The COVID-19 novel coronavirus has the world in an uproar right now, and Japan is no different. I am absolutely not an expert on anything related to a virus or a pandemic, but I have been trying to keep up. This page lists the pages I have been collecting as useful sources if information.
This page will be updated if/when I find other useful sites.
English information in Japan
A page from the Japanese government that lists many sources of information in English, including hotlines to call.
A page of information from NHK World, including hotlines to call.
For Tokyo residents, see this page, which includes a hotline number you can call for help in multiple languages (English, Chinese, Korean, Spanish and Thai).
This page on Gaijinpot has up to date information on the current state of things in Japan.
Data. Look at the data.
Here are some data visualization sites that I keep track of regularly. You may find them useful too. This is something I learned to do during the Great East Japan Earthquake of March 11, 2011.
Unfortunately - and this is my personal view only - news media, even the ones considered to be reliable, frequently exaggerate or twist the message to fit their narrative - especially the headlines. But the numbers can be checked by anyone, which is a great thing, and you can draw your own conclusions from them - or seek out the advice of actual experts.
Coronavirus Disease (COVID-19) Situation Report in Japan: Confirmed cases of COVID-19 in Japan. Data provided by the Ministry of Health, Labor and Welfare. This is in my opinion the easiest to see data visualization page for the whole country. It is constantly revised to make it easier to see things.
Coronavirus COVID-19 Japan Case by Each Prefecture (2019-nCoV) - this draws data from the prefectures rather than the Ministry of Health. This page may be the most comprehensive, but it's impossible to see properly on a small smartphone screen.
This page from Nikkei Shimbun, the main financial newspaper in Japan, has a lot of very attractively presented data.
Hospital bed occupancy rates by prefecture - this lists all the hospital beds available for treating COVID-19 patients, and their current occupancy.
Rt Covid-19 Japan is the Japan version of Rt Covid-19, a site that "tracks the values for Rt, a key measure of how fast the virus is growing. It’s the average number of people who become infected by an infectious person. If Rt is above 1.0, the virus will spread quickly. When Rt is below 1.0, the virus will stop spreading.". The original site is for the United States.
This is a relatively new page from NHK, which lists numbers by prefecture.

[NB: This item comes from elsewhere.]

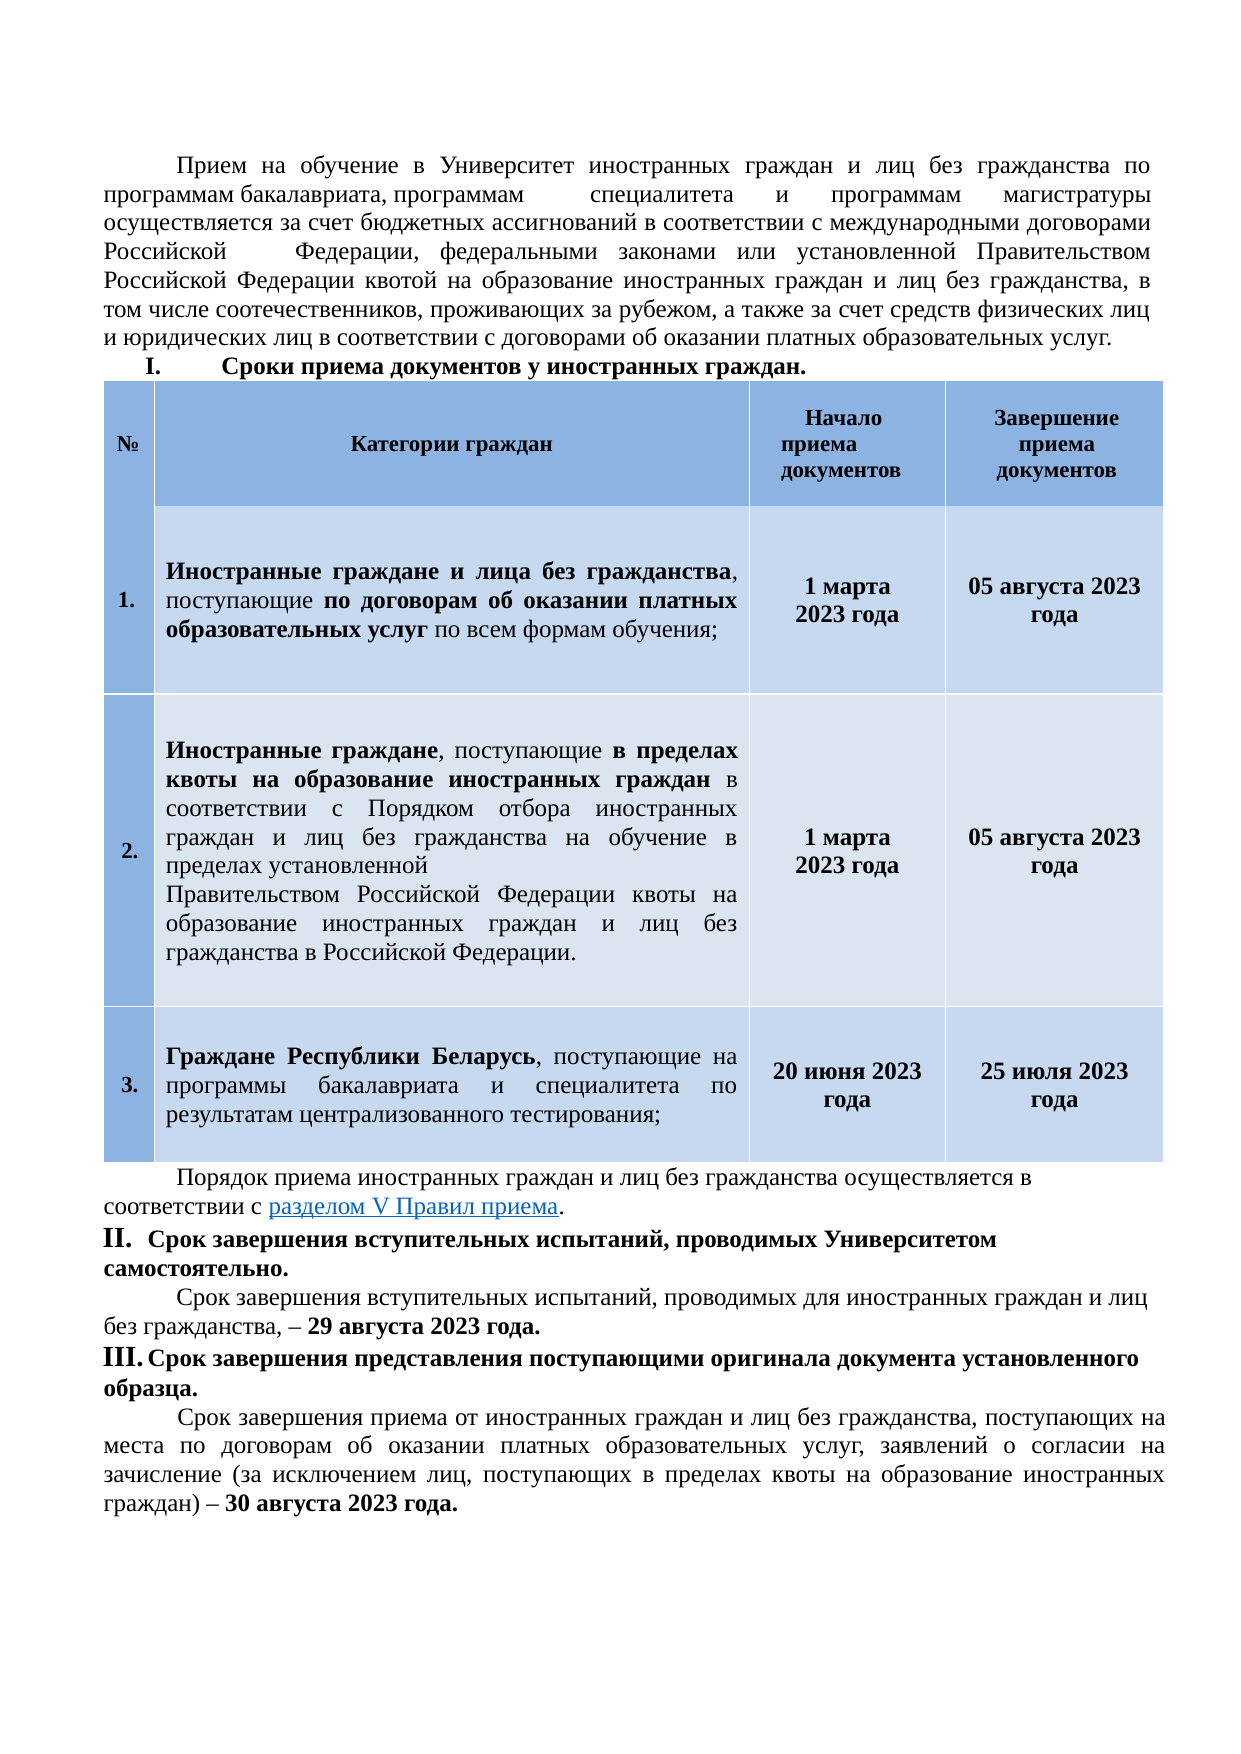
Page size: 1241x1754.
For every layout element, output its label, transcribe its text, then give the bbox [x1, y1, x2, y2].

The top chart, which lists new positive cases daily, may be the most useful.
Latest updates on COVID-19 in Tokyo" - official page from the government of Tokyo.
This page has more finegrained information on Tokyo, including by-ward and city/town info (unofficial).
Kanagawa prefecture - official page from the government of Kanagawa prefecture, Japanese only
Chiba prefecture page - official page from the government of Chiba prefecture, Japanese only
Nagasaki - official page from Nagasaki prefecture, English
This page (Worldmeters) - numbers, no graphs.
Our World in Data has a host of charts and graphs regarding COVID-19.
The Financial Times has a page where you can compare countries.
This last one is a bit esoteric perhaps, but for data visualization fans it's fascinating. From the homepage:
"Nextstrain is an open-source project to harness the scientific and public health potential of pathogen genome data. We provide a continually-updated view of publicly available data alongside powerful analytic and visualization tools for use by the community. Our goal is to aid epidemiological understanding and improve outbreak response."
Lastly, I have been tweeting periodically about the ongoing situation in Japan, especially stories that may not get picked up by the international news media. (I do take breaks sometimes because it is extremely draining.)
About the graphic
The graphic above is provided by the Japanese Ministry of Health; it was first published in March. Their recommendations for avoiding the spread of the virus are as follows, described as the 3 Mitsu (蜜 - concentrated situations) . These are usually called the 3 Cs in English, and have started to gain traction as a way of keeping the spread of the virus under control.
- Avoid closed spaces with poor ventilation
- Avoid large, concentrated crowds
- Avoid close-contact, concentrated conversation, singing or shouting
It is also recommended to do the basics too of course - like washing hands, disinfecting surfaces, wearing face masks, keeping a good distance between you and other people, and staying in whenever possible, especially if you are in a high risk group.